> [GIVEN RECORDS]
[Start of Attachment]
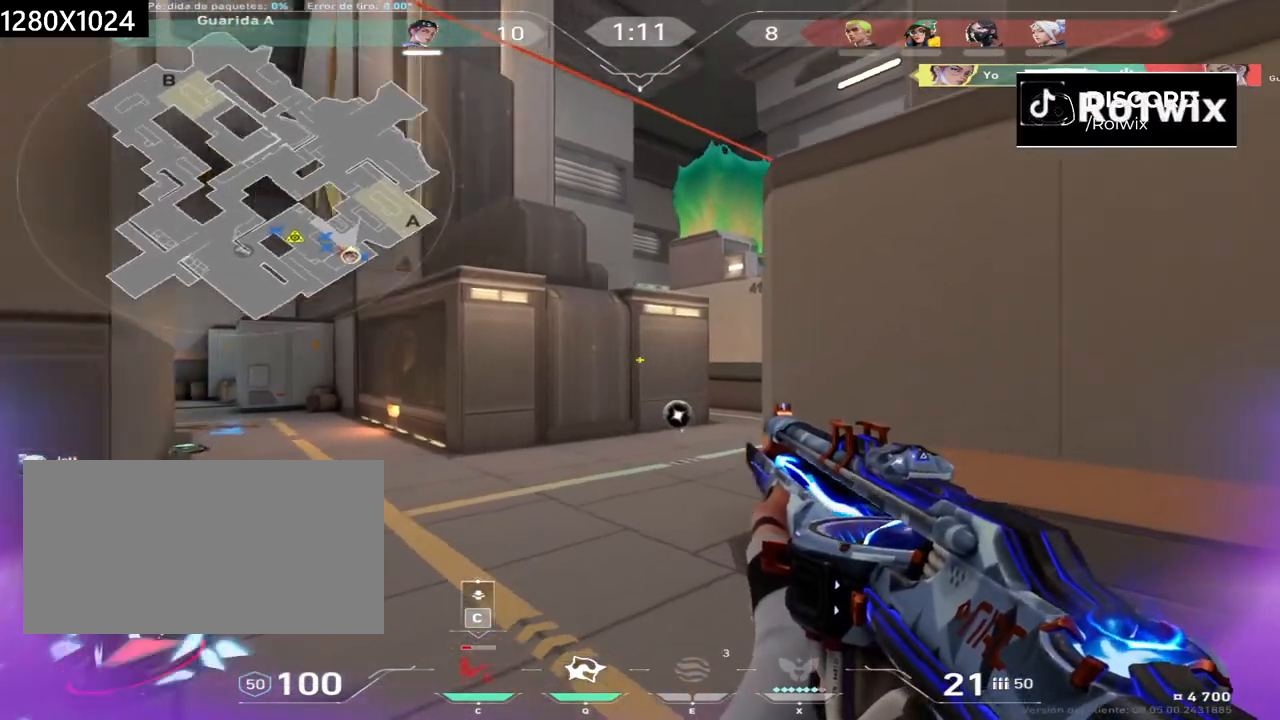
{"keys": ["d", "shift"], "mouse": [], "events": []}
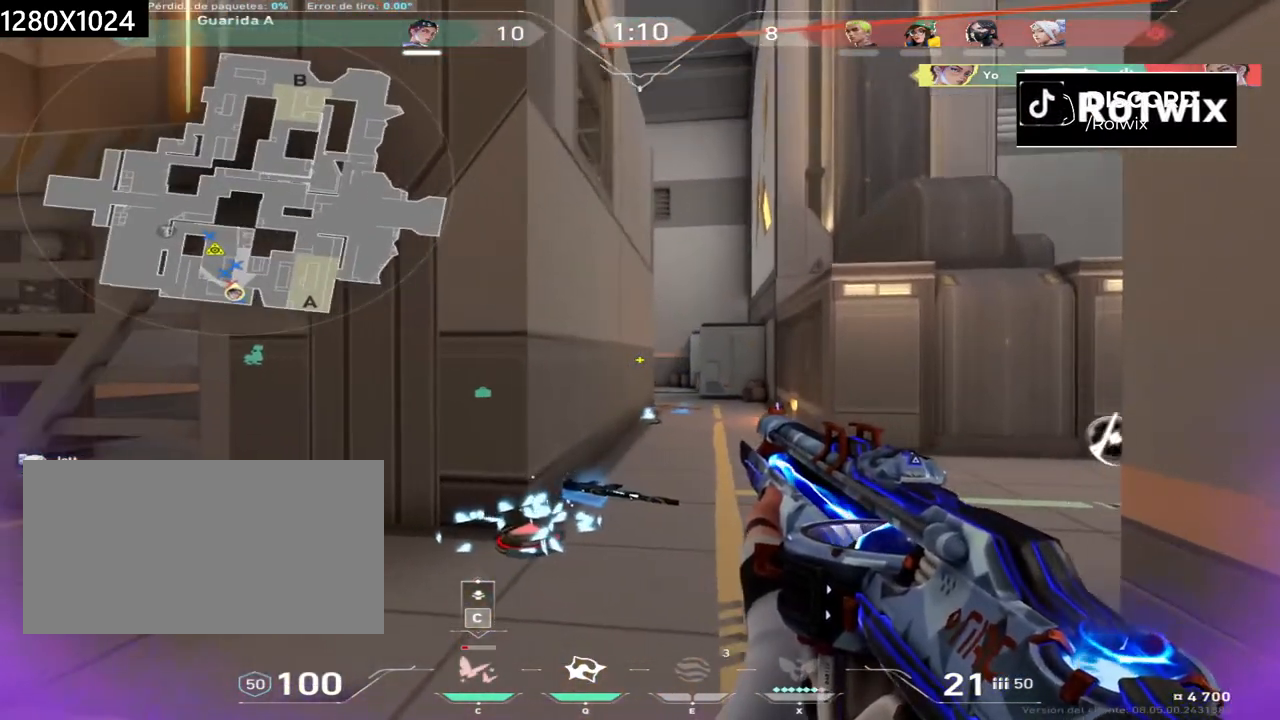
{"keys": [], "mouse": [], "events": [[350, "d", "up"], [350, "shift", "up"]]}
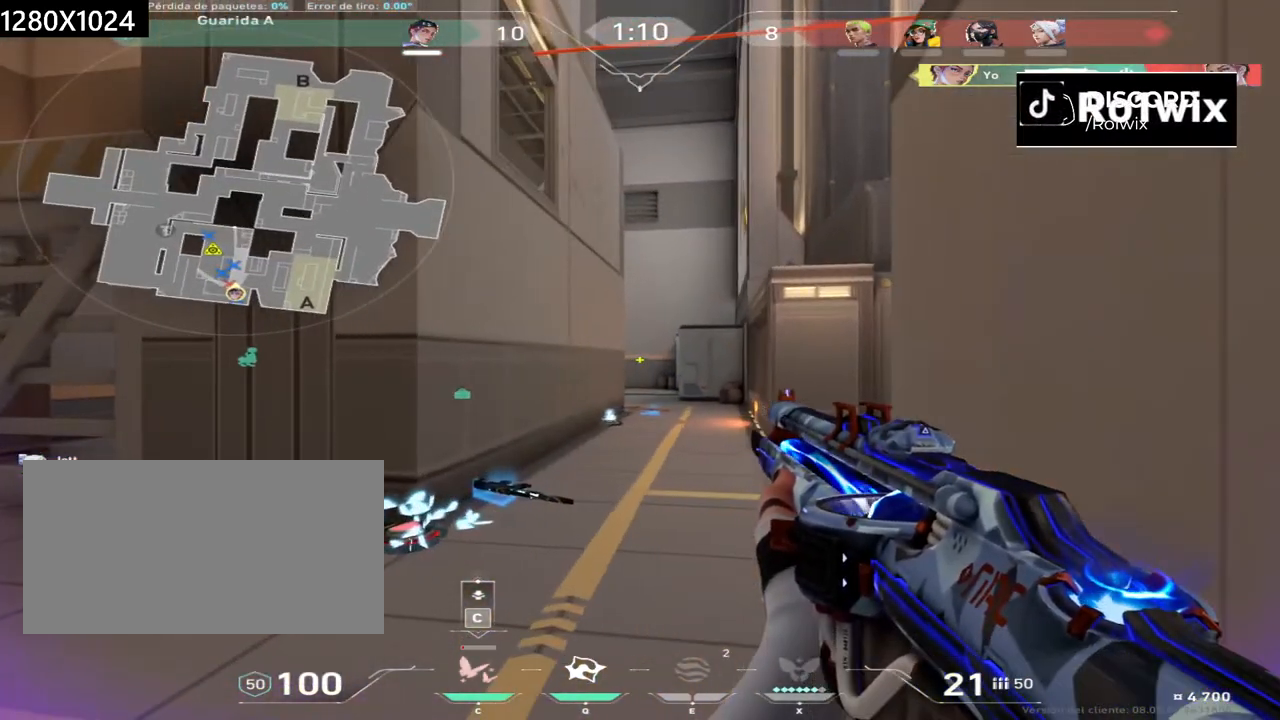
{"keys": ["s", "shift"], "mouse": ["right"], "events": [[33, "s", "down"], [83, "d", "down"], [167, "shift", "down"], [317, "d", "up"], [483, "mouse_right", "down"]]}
[End of Attachment]
[Start of Attachment]
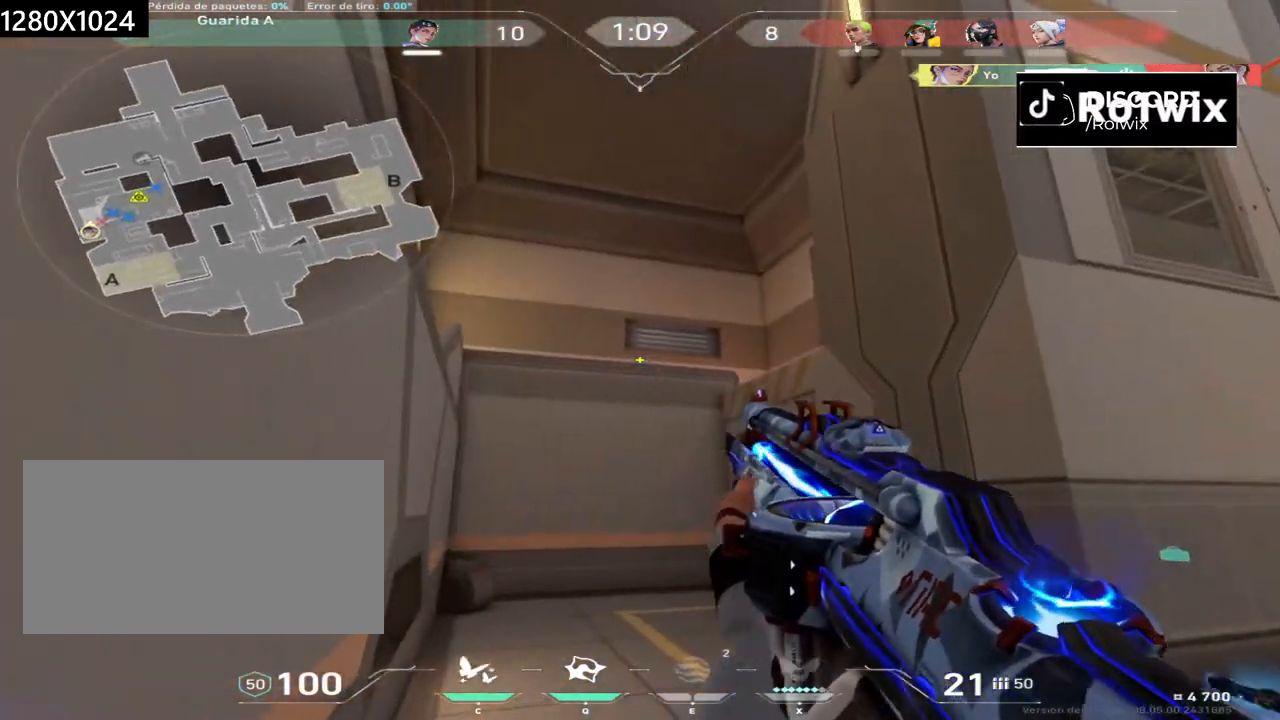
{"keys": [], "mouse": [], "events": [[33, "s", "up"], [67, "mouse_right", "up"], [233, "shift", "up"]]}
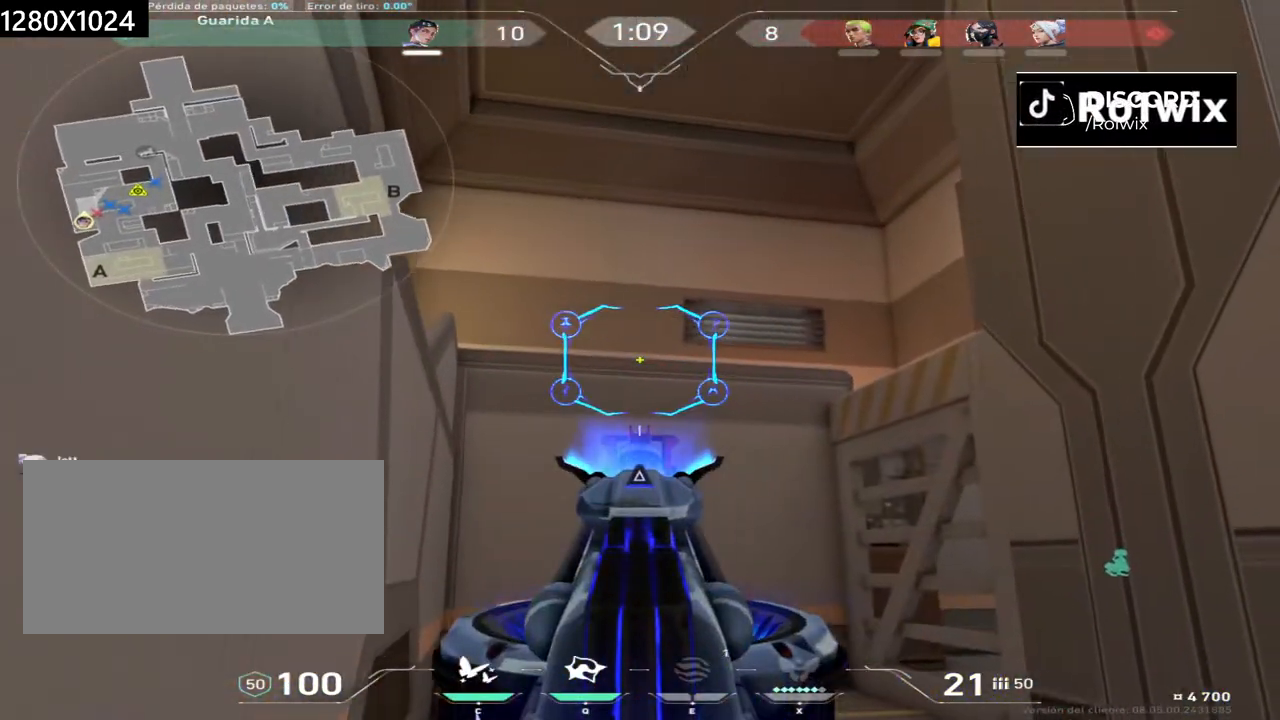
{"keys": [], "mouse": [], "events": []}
[End of Attachment]
[Start of Attachment]
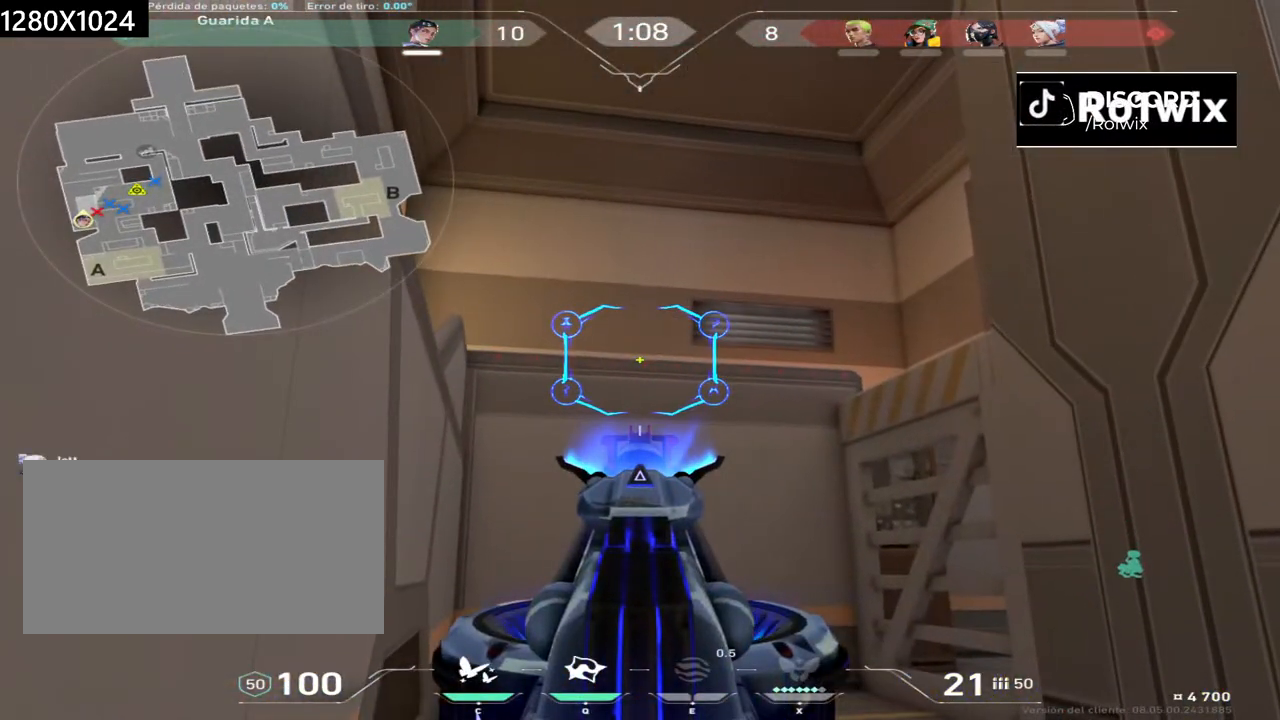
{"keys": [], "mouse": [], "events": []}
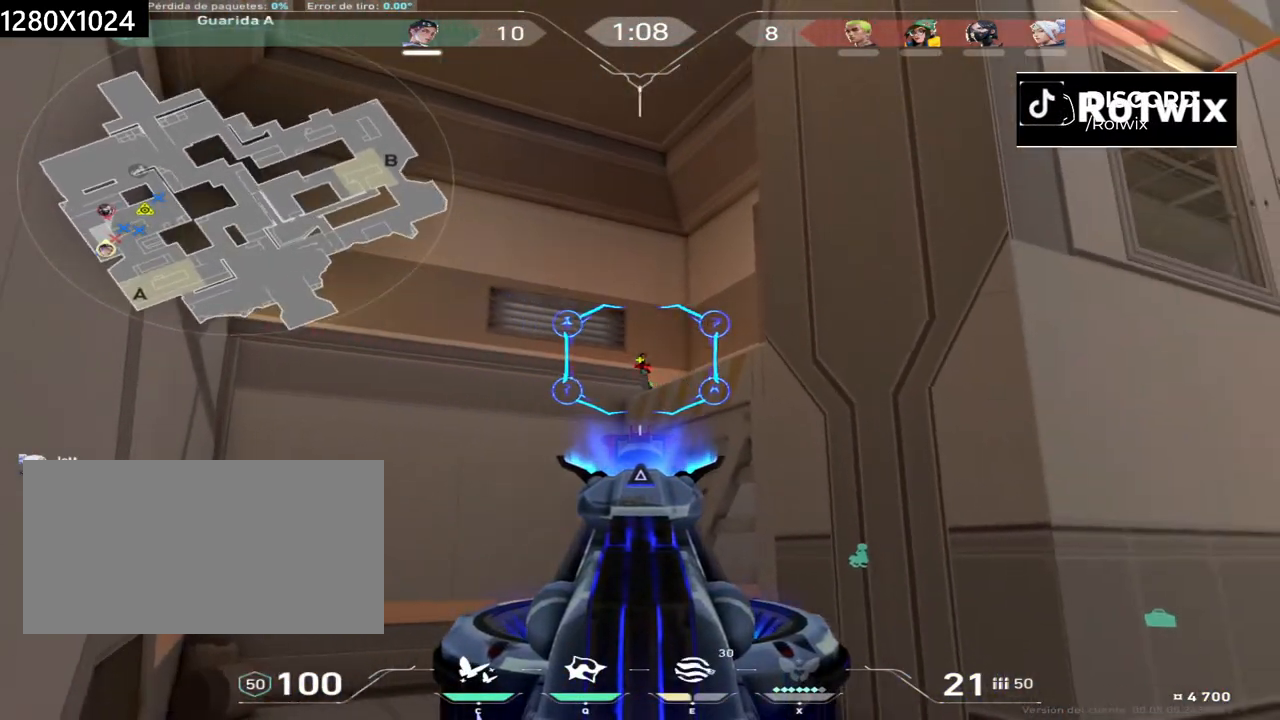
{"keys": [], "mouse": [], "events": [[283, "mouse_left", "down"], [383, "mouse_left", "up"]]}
[End of Attachment]
Across the records above, count the lines holding "down" and reply with that number alone.

> [RESULT OF THIS EXERCISE] 2